If meal time discussions center on weight management, it's time to drop negative talk in favor of something more positive. Focusing on weight often backfires, leading both young children and teens to feelings of guilt, insecurities about their bodies, sneaking food and disordered eating, explains Kristi King, MPH, RDN, CNSC, LD, spokesperson for the Academy of Nutrition and Dietetics.
Instead, it's more effective to talk about the taste and healthfulness of foods, says Angie Hasemann, RD, CSP, weight management dietitian at the University of Virginia Children's Hospital. A healthy diet and lifestyle affects mood, energy levels, athletic performance and school performance – and reduces the risk of illness. Talking about these positive things is more fun too, she adds.
Here are a few ways to help your kids develop body-positive attitudes and healthful behaviors.
Teach What Healthy Eating Is and Isn't
Obsessing about calories, carbs, fats or any nutrient is not healthy eating. It makes meals stressful and unpleasant, the opposite of what every kid and adult deserve.

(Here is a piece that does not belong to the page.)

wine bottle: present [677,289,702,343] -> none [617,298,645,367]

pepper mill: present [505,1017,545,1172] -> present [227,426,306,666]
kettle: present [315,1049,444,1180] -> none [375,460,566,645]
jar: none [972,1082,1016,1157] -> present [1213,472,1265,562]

Teaching that a healthful dinner has half of the plate full of fruits and vegetables and is eaten at a dinner table each night sets your children up for a healthy future, Hasemann explains. Offering a variety of foods at regular meal and snack times is another positive step.
Make Food Fun
Get kids of all ages into the kitchen. From washing apples to slicing veggies and stirring hot pots, there are food preparation and cooking chores suitable for every child. For fun, have "Try it Tuesdays," suggests King, in which every Tuesday your children get to choose a new food. Or have theme nights such as Meatless Mondays or a trip around the globe. Get little kids excited by giving foods fun names, such as green monster juice and ants on a log.
Be a Role Model
If your eating habits are not the ones you want your children to copy, now is a great time to make some improvements, suggests King. Model a healthy attitude about your body image, too. If you always complain about your weight or call certain foods bad foods, your children will learn to do the same. If you follow fad diets, they'll learn that restrictive eating is more important than balanced, healthful eating.
Put Weight into Perspective
You cannot get a full story by looking at weight or a single number on a growth chart, Hasemann says. Remember that children's bodies change quite a bit as they grow. "Behavior speaks louder than appearance," she adds. "Tell me if the child is eating three meals per day, drinking plenty of water and getting the fruits and veggies the body craves. Tell me if the child is active and moves to the point of sweating daily. Those are much better markers of health than a single number on a scale or a point on a chart."
Take Your Concerns to a Professional
If you're concerned about your child' weight, diet or attitude about his or her body, talk with your child's healthcare provider. Also schedule an appointment with a registered dietitian nutritionist who will assess your family's diet and help you make appropriate changes that will meet the needs of all family members.